Extracted page text data
╔══
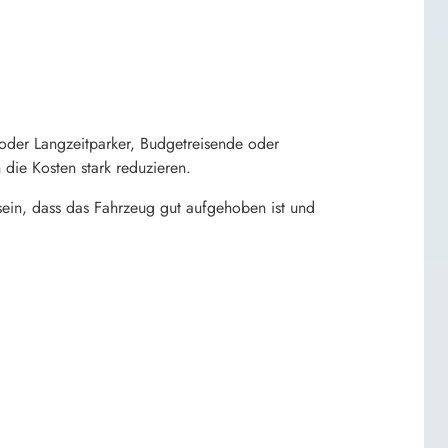
 oder Langzeitparker, Budgetreisende oder
die Kosten stark reduzieren.
sein, dass das Fahrzeug gut aufgehoben ist und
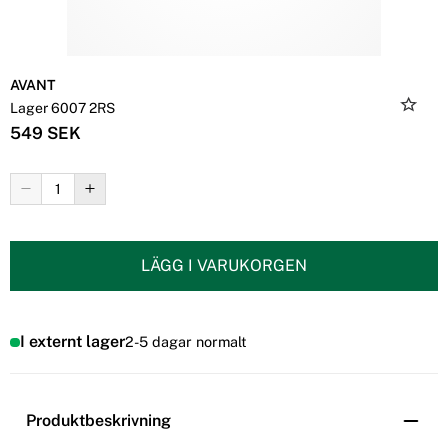
AVANT
Lager 6007 2RS
549 SEK
LÄGG I VARUKORGEN
I externt lager
2-5 dagar normalt
Produktbeskrivning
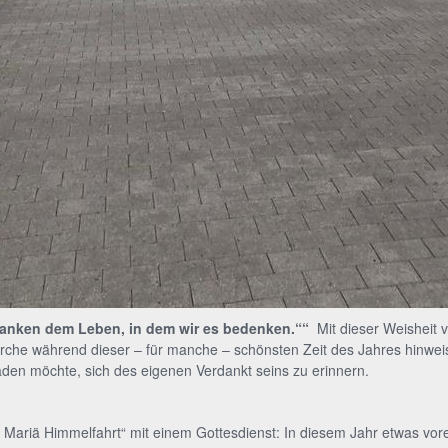
anken dem Leben, in dem wir es bedenken.““
Mit dieser Weisheit
ykirche während dieser – für manche – schönsten Zeit des Jahres hinwe
aden möchte, sich des eigenen Verdankt seins zu erinnern.
 Mariä Himmelfahrt“ mit einem Gottesdienst: In diesem Jahr etwas vorei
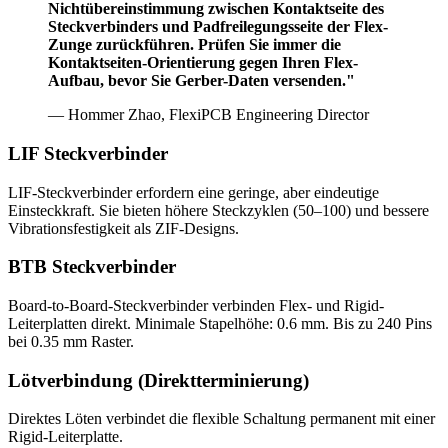
Nichtübereinstimmung zwischen Kontaktseite des
Steckverbinders und Padfreilegungsseite der Flex-
Zunge zurückführen. Prüfen Sie immer die
Kontaktseiten-Orientierung gegen Ihren Flex-
Aufbau, bevor Sie Gerber-Daten versenden."
— Hommer Zhao, FlexiPCB Engineering Director
LIF Steckverbinder
LIF-Steckverbinder erfordern eine geringe, aber eindeutige
Einsteckkraft. Sie bieten höhere Steckzyklen (50–100) und bessere
Vibrationsfestigkeit als ZIF-Designs.
BTB Steckverbinder
Board-to-Board-Steckverbinder verbinden Flex- und Rigid-
Leiterplatten direkt. Minimale Stapelhöhe: 0.6 mm. Bis zu 240 Pins
bei 0.35 mm Raster.
Lötverbindung (Direktterminierung)
Direktes Löten verbindet die flexible Schaltung permanent mit einer
Rigid-Leiterplatte.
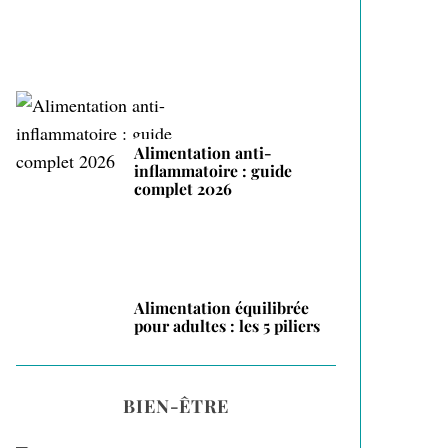
Alimentation anti-
inflammatoire : guide
complet 2026
Alimentation équilibrée
pour adultes : les 5 piliers
BIEN-ÊTRE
╚══
» **Job**
Return exactly the lines of the data, beginning with the first and ending with the line containing "anken dem Leben, in". Skip the pictures.

» **Response to this task**
 oder Langzeitparker, Budgetreisende oder
die Kosten stark reduzieren.
sein, dass das Fahrzeug gut aufgehoben ist und
AVANT
Lager 6007 2RS
549 SEK
LÄGG I VARUKORGEN
I externt lager
2-5 dagar normalt
Produktbeskrivning
anken dem Leben, in dem wir es bedenken.““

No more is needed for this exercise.